La ripresa
dei «Pigs» è lenta e ancora piena di ostacoli Aumenta il divario nella Ue
GIUSEPPE PENNISI
Nell’Europa meridionale, quel poco di ripresa che si intravede mostra un percorso lento, irto e tutto in salita. Non lo dicono le consuete proiezioni a 18-24 mesi del gruppo dei venti istituti economici econometrici detto del consensus (perché le loro stime vengono spesso utilizzate come raffronto da banche centrali e dicasteri dell’economia e delle finanze). Lo affermano studi a più lungo termine della Banca centrale e del Fondo monetario (oppure di istituti d’emissione di Paesi del Nord Europa e parte dell’area dell’euro) i cui governi non hanno mostrato eccessiva empatia per i «cugini» del Sud. Sono lavori ancora in uscita od a distribuzione limitata. Se lo staff del presidente della Commissione Europea non li ha portati alla sua attenzione prima della visita ad Atene, beh, qualcuno ha probabilmente peccato di superficialità. Dei tre documenti, il più inquietante è lo studio «Slow Road to Recovery» («Strada lenta per la ripresa») della Banca mondiale. Il lavoro è l frutto di analisi effettuate da 18 economisti in servizio presso l’istituto con sede a Washington, senza apporto di consulenti esterni. Riguarda l’Europa Meridionale Orientale, dunque anche Paesi dei Balcani che sono candidati all’Unione europea ma non alla moneta unica. Le conclusioni – affermano gli autori – hanno rilievo per l’Europa Meridionale Occidentale.
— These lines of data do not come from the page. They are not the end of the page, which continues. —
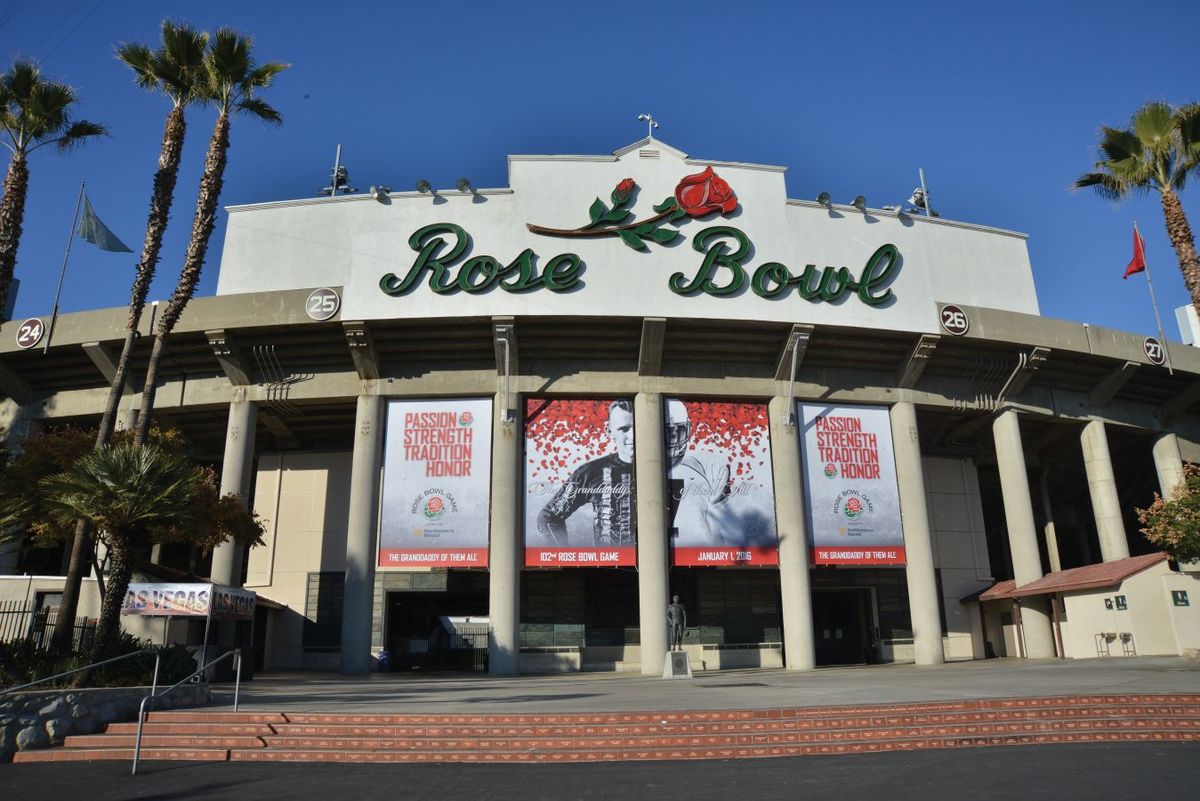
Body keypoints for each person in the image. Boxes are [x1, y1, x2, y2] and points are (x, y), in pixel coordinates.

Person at [537, 399, 635, 547]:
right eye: (624, 428)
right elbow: (548, 517)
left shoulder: (671, 469)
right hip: (609, 567)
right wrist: (564, 558)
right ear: (609, 431)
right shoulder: (592, 472)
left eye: (639, 427)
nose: (633, 436)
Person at [666, 399, 737, 545]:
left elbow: (719, 523)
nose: (672, 438)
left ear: (687, 429)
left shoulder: (705, 466)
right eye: (667, 432)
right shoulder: (631, 468)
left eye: (676, 431)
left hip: (700, 552)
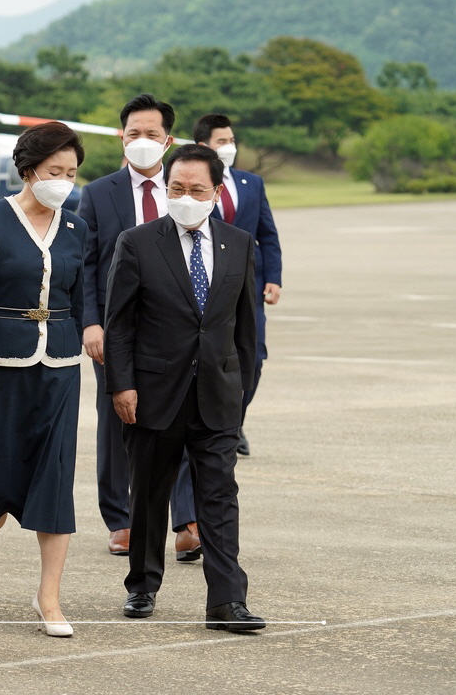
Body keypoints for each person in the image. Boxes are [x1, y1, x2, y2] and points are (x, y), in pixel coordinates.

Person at [104, 143, 264, 632]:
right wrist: (122, 386)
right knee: (150, 495)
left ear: (216, 191)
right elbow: (120, 324)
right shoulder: (137, 242)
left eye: (196, 189)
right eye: (177, 188)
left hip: (217, 394)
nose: (186, 196)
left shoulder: (238, 244)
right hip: (153, 393)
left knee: (219, 496)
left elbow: (245, 327)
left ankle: (226, 601)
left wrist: (243, 390)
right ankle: (143, 586)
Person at [0, 121, 87, 638]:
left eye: (72, 173)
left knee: (54, 478)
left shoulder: (77, 227)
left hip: (60, 369)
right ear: (29, 170)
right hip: (0, 370)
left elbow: (84, 295)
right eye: (56, 171)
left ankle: (48, 597)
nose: (64, 181)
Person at [77, 93, 201, 562]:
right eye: (134, 134)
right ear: (120, 138)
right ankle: (121, 518)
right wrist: (91, 322)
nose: (142, 142)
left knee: (184, 416)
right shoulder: (98, 193)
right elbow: (86, 265)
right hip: (116, 328)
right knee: (116, 420)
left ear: (168, 141)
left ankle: (187, 520)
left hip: (177, 327)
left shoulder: (188, 192)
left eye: (152, 134)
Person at [194, 114, 282, 456]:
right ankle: (214, 426)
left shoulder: (252, 184)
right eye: (221, 141)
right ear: (204, 146)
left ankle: (235, 422)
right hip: (209, 286)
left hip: (251, 285)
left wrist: (273, 277)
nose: (229, 147)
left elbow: (268, 234)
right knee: (213, 357)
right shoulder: (190, 186)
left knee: (254, 356)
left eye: (231, 141)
In primo luogo, nonostante la finanza pubblica sia relativamente sotto controllo (con indebitamento delle pubbliche amministrazioni al 4,2% del Pil e stock di debito pubblico tra il 45% ed il 65% del Pil , a seconda di ciascun Paese) e i settori della manifattura e dell’energia siano in espansione, il tasso di disoccupazione pare non flettere dal 24% delle forze di lavoro. Le prospettive sono per un tasso di crescita lento (1.8% l’anno) perché l’area centrale Ue ha cessato da far da traino. Il documento precisa che, però, è altamente probabile una crescita più lenta perché la domanda estera sta dando crescenti segnali di fragilità.
A fini operativi (ossia di definizione di politica economica), è ancora più significativo uno studio del Fondo monetario – tra gli autori Emanuele Baldacci, ora alto dirigente dell’Istat. Il lavoro è stato presentato in un seminario interno del Ministero dell’Economia e delle Finanze. Esamina 107 Paesi e 79 «episodi » di riassetto della finanza pubblica. Il messaggio: I programmi funzionano se graduali e con un’attenta miscela di riduzioni di spesa e ritocchi tributari. Altrimenti possono fare più male che bene.
Lo conferma un recente documento della Banca nazionale delle Finlandia, Paese poco tenero con i «meridionali» dell’euro. Il premier vuole rinegoziare il Trattato di Maastricht perché nell’area dell’euro sta aumentando la divergenza tra Paesi che crescono e Paesi che si contraggono. La moneta unica – dice il titolo – sta unendo o dividendo quel che resta dell’Ue?